Recommending that wireless Internet connections be exempt from net neutrality rules played into fears that Google is changing allegiance in the battle to stop Internet service providers (ISPs) from giving preferential treatment to those that pay.
"Mobile is the future, and mobile is wireless," California high school student Mitchell Kernot reasoned. "So, what they are saying is the future isn't net neutral."
Federal Communications Commission (FCC) officials reviewed the Google-Verizon proposal and declined to comment on it.
The proposed framework would ban "undue discrimination against any lawful Internet content" and give the FCC the power to impose "a forfeiture" of as much as two million dollars for each violation.
Prioritizing online traffic so that some data travels faster than other data would be considered a violation.
The FCC would have exclusive authority to oversee broadband Internet access service but would not have power over online applications, content or services.
In April, a US appeals court dealt a major setback to the FCC's efforts to force ISPs to treat all Web traffic equally.
The court ruled in favor of broadband provider Comcast Corp. in a case seen as a test of the FCC's authority to enforce net neutrality.
The court decided that the FCC had not been granted the legal authority by Congress to regulate the network management practices of ISPs.
"(Google and Verizon) have long been proponents of the FCC?s current wireline broadband openness principles," the companies said.

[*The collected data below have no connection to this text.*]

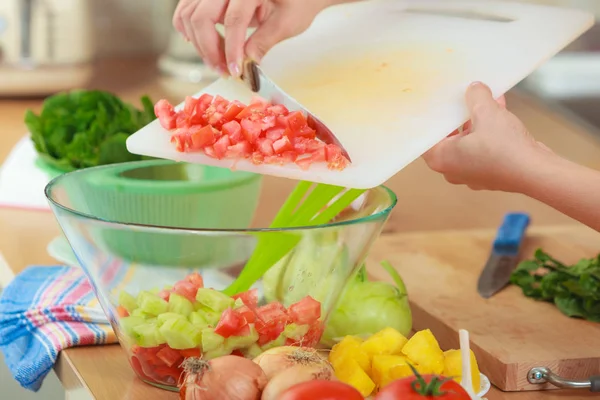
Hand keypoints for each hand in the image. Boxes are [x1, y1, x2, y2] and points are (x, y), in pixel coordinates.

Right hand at [173, 0, 335, 76]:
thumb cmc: (297, 2)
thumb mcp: (287, 22)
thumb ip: (264, 42)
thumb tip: (247, 64)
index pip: (234, 19)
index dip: (232, 49)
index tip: (235, 71)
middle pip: (201, 17)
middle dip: (209, 49)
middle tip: (224, 71)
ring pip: (188, 14)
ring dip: (198, 43)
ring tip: (218, 61)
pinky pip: (185, 10)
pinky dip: (189, 30)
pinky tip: (204, 44)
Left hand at [422, 82, 552, 192]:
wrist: (536, 171)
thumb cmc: (504, 148)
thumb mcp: (486, 112)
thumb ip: (475, 96)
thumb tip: (474, 88)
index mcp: (441, 159)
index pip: (426, 136)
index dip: (433, 118)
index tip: (438, 104)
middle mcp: (452, 170)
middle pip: (448, 137)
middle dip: (458, 116)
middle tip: (463, 98)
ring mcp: (471, 173)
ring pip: (468, 141)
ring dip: (477, 120)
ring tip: (486, 100)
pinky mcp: (489, 173)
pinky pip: (483, 147)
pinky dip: (488, 131)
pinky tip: (500, 110)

"The enforceability of those principles was called into serious question by the recent Comcast court decision. Our proposal would now make those principles fully enforceable at the FCC."
The proposal also calls for letting broadband service providers freely offer their own online services such as Verizon FIOS TV, which is currently available.
"This means that broadband providers can work with other players to develop new services," the companies said.
"It is too soon to predict how these new services will develop, but examples might include health care monitoring, the smart grid, advanced educational services, or new entertainment and gaming options."
The FCC would monitor services by ISPs to make certain they were implemented fairly, according to the proposal.